Governo islandês recebeu luz verde para começar a elaborar políticas de preparação para catástrofes. Em causa está a segurança alimentar e energética do país e os invernos amenos como os conhecemos

A Islândia elevou o seu estado de alerta em relação à possibilidade de um dos mais importantes sistemas de correntes oceânicas do Atlântico estar à beira do colapso, classificando-o como uma “questão de segurança nacional”.

À Reuters, o ministro islandês do Clima, Johann Pall Johannsson, avançou que esta “é uma ameaça direta à nossa resiliência e segurança nacional”.

Com base na mais recente declaração, o governo recebeu luz verde para começar a elaborar políticas de preparação para catástrofes e todos os ministérios estão em alerta, prontos para coordenar uma resposta. “[Esta] é a primeira vez que um fenómeno específico relacionado com o clima é formalmente apresentado ao Conselho de Segurança Nacional como uma potencial ameaça”, sublinhou.

Trata-se da Circulação Meridional do Atlântico (AMOC, na sigla em inglês), um sistema crucial na regulação climática do planeta que transporta a água quente dos trópicos para o norte, em direção ao Ártico, e a água fria de volta para o sul, assegurando que os invernos europeus, por exemplo, se mantêm amenos.

O potencial colapso da AMOC afetaria o clima na Terra, em especial o norte da Europa, desencadeando períodos de neve e gelo mais intensos e temperaturas mínimas bastante mais extremas no inverno, aproximando-nos daquilo que seria uma Era Glacial moderna.

De acordo com a comunidade científica, a culpa recai sobre a intensificação do degelo no Ártico. O aumento generalizado das temperaturas tem contribuído para o derretimento acelerado da camada de gelo da Gronelândia, que, ao transformar-se em água doce fria, pode comprometer o fluxo da corrente.

As consequências a nível meteorológico incluem a potencial desestabilização dos padrões de precipitação e o aquecimento acelerado do clima na Antártida, onde o gelo marinho já está sob ameaça iminente das alterações climáticas. A Islândia está também a avaliar os riscos que a população corre no âmbito da segurança energética e alimentar, dos transportes internacionais e das infraestruturas.

“O gelo marinho pode afetar o transporte marítimo e as condições meteorológicas extremas podem afetar seriamente a nossa capacidade de manter a agricultura e a pesca, que são fundamentais para a nossa economia e sistemas alimentares”, reforçou Johannsson.

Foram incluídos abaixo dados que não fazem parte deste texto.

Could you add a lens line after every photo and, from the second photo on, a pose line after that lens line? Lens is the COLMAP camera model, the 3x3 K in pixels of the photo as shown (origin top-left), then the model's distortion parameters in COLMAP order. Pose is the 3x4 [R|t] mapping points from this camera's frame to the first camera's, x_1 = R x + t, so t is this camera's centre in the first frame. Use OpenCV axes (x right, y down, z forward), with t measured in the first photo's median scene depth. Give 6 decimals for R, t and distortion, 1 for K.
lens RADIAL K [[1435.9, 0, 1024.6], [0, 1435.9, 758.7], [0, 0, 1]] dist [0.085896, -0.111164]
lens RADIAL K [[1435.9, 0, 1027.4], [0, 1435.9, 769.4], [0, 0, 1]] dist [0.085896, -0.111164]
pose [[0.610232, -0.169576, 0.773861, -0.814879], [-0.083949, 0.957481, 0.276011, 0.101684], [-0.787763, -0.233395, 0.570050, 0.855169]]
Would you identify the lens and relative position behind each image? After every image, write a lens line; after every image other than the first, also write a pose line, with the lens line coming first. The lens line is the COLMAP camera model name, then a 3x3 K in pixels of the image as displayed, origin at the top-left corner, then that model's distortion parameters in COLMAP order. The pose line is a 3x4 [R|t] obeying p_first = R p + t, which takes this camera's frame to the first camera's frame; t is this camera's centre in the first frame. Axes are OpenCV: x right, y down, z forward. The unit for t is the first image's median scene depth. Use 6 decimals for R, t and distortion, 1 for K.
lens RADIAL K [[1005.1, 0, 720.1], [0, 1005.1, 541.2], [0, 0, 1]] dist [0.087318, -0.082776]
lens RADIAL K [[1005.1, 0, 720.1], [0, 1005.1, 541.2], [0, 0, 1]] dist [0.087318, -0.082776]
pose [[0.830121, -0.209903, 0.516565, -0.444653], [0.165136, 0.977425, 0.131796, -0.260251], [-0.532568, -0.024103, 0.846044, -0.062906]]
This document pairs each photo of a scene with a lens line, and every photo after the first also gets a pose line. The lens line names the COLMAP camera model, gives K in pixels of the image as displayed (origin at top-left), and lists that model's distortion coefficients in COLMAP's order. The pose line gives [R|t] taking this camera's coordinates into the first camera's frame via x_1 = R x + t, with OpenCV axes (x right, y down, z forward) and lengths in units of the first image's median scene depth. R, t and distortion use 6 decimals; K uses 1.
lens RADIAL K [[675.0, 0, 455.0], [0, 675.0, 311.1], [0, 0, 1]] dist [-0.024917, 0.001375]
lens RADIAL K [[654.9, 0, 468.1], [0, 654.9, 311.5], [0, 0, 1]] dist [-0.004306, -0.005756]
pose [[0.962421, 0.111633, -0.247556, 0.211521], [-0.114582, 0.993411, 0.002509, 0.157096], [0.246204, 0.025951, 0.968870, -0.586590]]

O ministro islandês acrescentou que “não nos podemos dar ao luxo de esperar por pesquisas definitivas de longo prazo antes de agir”, como é o caso da Noruega, que está a “procurar aprofundar a compreensão da questão através de novas pesquisas” antes de determinar se deve classificar a AMOC como um risco à segurança do país, adiantou o Ministério do Ambiente da Noruega.

Também a Grã-Bretanha diz estar a acompanhar relatórios científicos que sugerem que um colapso abrupto é improvável ainda durante este século.

À medida que as temperaturas globais continuam a subir, os cientistas mostram-se preocupados com a inação governativa e acusam os países de estar a subestimar um cenário em que o colapso da AMOC se torne inevitável nas próximas décadas.

“O ponto de não retorno pode estar muito próximo”, garantiu Stefan Rahmstorf, climatologista e oceanógrafo do Instituto Potsdam para Pesquisa sobre o Impacto Climático, da Alemanha. “A ciência está a evoluir muito rapidamente e o tempo para fazermos algo em relação a isso está a esgotar-se”, concluiu.

Em outubro, o Conselho de Ministros Nórdico, que reúne a Dinamarca, Finlândia, Islândia, Noruega, Suécia e respectivas regiões autónomas, financiou o workshop “Nordic Tipping Week”, onde 60 especialistas se dedicaram à avaliação a nível social dos eventuais danos provocados pelo evento. O oceanógrafo físico Aleksi Nummelin do Instituto Meteorológico Finlandês constatou que existe “imensa investigação sobre a probabilidade de quando as coisas vão acontecer exatamente”, mas “há muito menos sobre qual será o impacto social real.”